The New SAP Talent Economy
More companies are looking for people who can work within SAP Build and understand AI agent design, but also those who can bridge the gap between technical teams and business units.
That means roles are becoming more fluid. Some consultants are becoming what you might call “AI product owners”, responsible for overseeing agents from design through to business adoption.
The skills that get you hired are changing too. Knowing how to create reusable skills in Skill Builder, or how to guide a team through agent lifecycle management, adds a layer of value that module-focused profiles don’t always offer.
At the same time, consulting tasks that are currently routine are the first things likely to be absorbed by AI agents. That doesn’t mean these jobs disappear entirely, but they won’t command the same rates or demand unless part of broader design or advisory capabilities.

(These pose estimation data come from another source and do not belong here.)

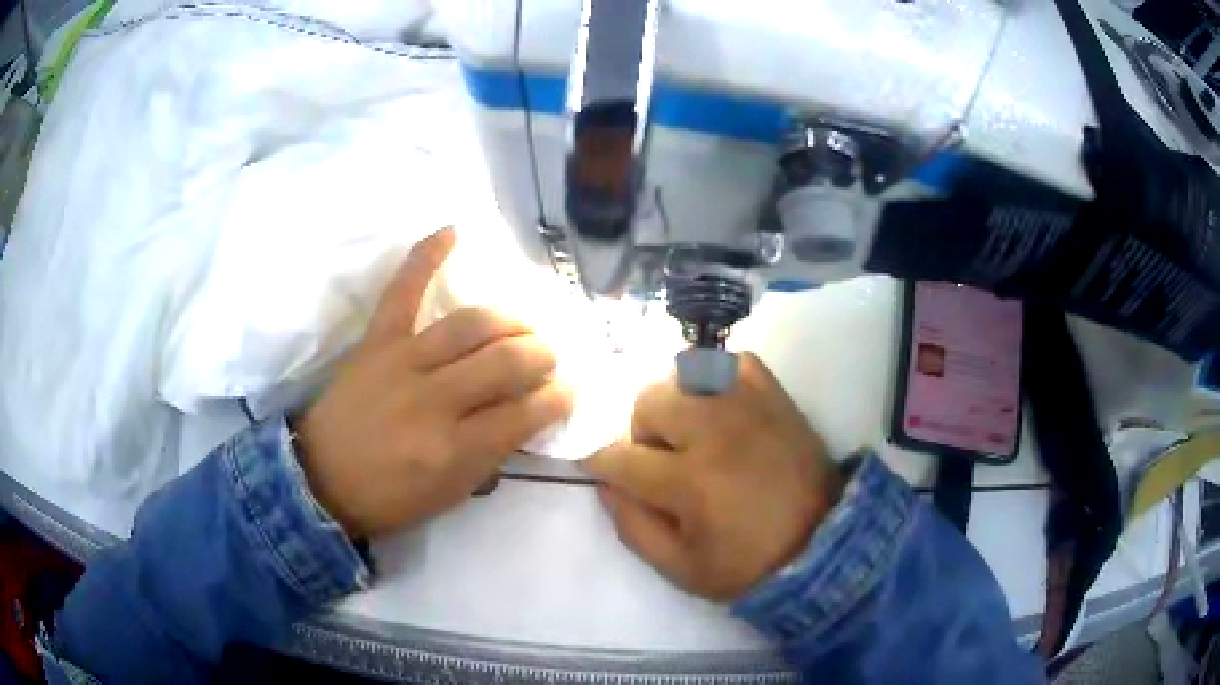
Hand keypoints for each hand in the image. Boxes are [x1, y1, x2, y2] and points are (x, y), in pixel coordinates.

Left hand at [292, 228, 572, 538]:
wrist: (320, 480)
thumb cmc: (389, 498)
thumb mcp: (450, 495)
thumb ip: (492, 455)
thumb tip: (527, 414)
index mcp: (455, 450)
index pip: (525, 413)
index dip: (558, 398)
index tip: (567, 391)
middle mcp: (434, 401)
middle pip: (506, 360)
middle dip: (541, 355)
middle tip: (547, 358)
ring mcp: (403, 362)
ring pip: (472, 323)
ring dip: (510, 320)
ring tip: (522, 326)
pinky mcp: (376, 341)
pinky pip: (403, 290)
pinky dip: (426, 256)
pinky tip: (453, 231)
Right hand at [581, 353, 842, 600]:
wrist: (823, 543)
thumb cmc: (748, 563)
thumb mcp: (679, 567)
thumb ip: (632, 525)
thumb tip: (604, 482)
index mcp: (691, 482)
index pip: (620, 457)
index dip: (600, 463)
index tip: (600, 467)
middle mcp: (716, 431)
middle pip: (649, 402)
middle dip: (642, 433)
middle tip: (663, 460)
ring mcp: (748, 405)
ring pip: (683, 374)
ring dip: (676, 404)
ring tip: (695, 433)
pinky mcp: (774, 394)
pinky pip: (731, 361)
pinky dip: (716, 379)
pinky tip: (722, 409)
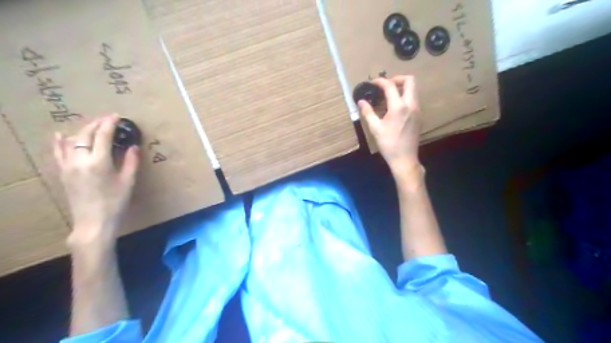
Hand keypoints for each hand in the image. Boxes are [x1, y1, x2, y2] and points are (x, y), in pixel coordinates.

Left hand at [54, 115, 139, 245]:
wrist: (94, 222)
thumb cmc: (115, 202)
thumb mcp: (128, 182)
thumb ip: (131, 162)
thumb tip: (133, 146)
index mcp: (99, 162)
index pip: (103, 136)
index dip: (110, 124)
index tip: (117, 116)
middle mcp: (80, 160)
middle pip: (85, 135)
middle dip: (97, 124)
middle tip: (108, 119)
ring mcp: (68, 166)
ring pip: (72, 141)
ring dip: (83, 130)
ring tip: (92, 125)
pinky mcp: (63, 173)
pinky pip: (59, 153)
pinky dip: (60, 142)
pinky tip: (60, 135)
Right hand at [358, 74, 420, 172]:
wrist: (404, 158)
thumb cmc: (388, 144)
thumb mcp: (375, 128)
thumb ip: (368, 112)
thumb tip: (361, 101)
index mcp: (399, 107)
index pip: (390, 86)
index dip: (380, 81)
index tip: (373, 82)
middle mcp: (411, 105)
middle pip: (410, 81)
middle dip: (397, 79)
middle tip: (386, 86)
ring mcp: (417, 110)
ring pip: (414, 89)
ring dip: (402, 87)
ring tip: (389, 96)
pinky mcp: (419, 116)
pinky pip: (414, 99)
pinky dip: (405, 96)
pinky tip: (395, 107)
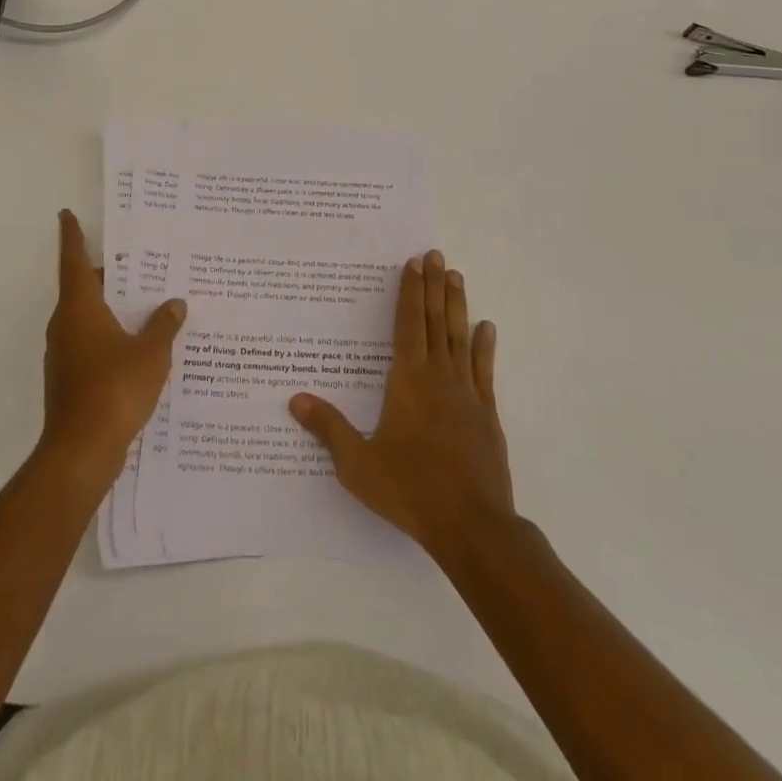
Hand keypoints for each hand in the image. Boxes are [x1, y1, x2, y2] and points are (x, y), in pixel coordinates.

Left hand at [40, 210, 185, 486]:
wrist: (81, 452)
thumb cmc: (114, 389)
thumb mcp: (151, 353)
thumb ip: (164, 325)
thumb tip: (174, 303)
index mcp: (80, 308)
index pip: (74, 261)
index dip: (72, 236)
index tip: (66, 214)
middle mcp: (66, 326)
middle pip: (85, 289)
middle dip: (110, 275)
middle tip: (140, 261)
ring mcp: (65, 355)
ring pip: (89, 318)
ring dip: (113, 308)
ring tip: (148, 301)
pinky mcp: (70, 380)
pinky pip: (93, 344)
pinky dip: (112, 336)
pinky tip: (141, 345)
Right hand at [290, 249, 514, 559]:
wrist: (472, 526)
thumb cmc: (410, 490)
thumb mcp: (358, 464)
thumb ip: (328, 428)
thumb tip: (295, 399)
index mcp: (407, 382)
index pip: (408, 325)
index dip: (410, 293)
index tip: (413, 264)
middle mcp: (438, 377)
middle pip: (435, 322)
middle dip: (433, 286)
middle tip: (435, 254)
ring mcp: (466, 394)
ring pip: (460, 338)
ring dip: (457, 305)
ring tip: (456, 276)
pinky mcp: (486, 414)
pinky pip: (484, 371)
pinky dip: (484, 347)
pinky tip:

SAP Ecosystem And Marketplace Dynamics
One part of the ecosystem that deserves attention is the growing AI Agent Store.
SAP is moving toward a model where agents and skills can be shared, adapted, and even sold. For developers and consultancies, this creates a new kind of asset: reusable logic.
If you’ve built a pricing recommendation agent for a client, there’s a chance it could be adapted and reused elsewhere. That kind of reuse isn’t just efficient, it could become a revenue stream if structured right: though ownership of the IP of agents and skills among consultants, their employers and partners will get very complicated.
This also means clients will expect more out-of-the-box functionality. Consultants will need to help clients select, adapt, and deploy prebuilt agents, while still maintaining control over quality and relevance.
The platform is becoming more interoperable as well. With SAP opening up connections to platforms like Microsoft 365, AWS, and Databricks, agents are no longer restricted to the SAP landscape. They can act on insights from outside systems and bring that data back into SAP for action. That opens new project opportunities, especially in analytics, supply chain optimization, and service management.
Building The Skills… To Build Skills
SAP Learning Hub and community forums have enough material to get started, but hands-on experience counts more.
Begin by creating a few basic agents in Joule Studio. Understand how to structure a skill. Play with how different parts of a business process can be broken down and reassembled with AI support.
Don’t wait for a project to introduce you to these tools. If you can, set up a sandbox and experiment. Try replicating something you’ve previously built, this time using agents and skills instead of scripts and batch jobs. Then look at what changed. What was easier? What was harder? That’s where the real learning starts.
It’s also worth considering where you want your career to go. Some consultants will become specialists in agent orchestration. Others will focus on integration or governance. The point is to pick a direction and start building your knowledge now, before clients start asking for it.
SAP’s shift toward AI development through Joule Studio and Skill Builder is part of a new phase in how SAP systems are designed, built, and run.
This fundamental change requires consultants and developers to rethink what makes their work valuable, and how they can contribute to systems that are smart, adaptive, modular, and built to move with the business.
Those who take that seriously, and begin to develop the skills and thinking it demands, are the ones most likely to find their place in this brave new SAP world.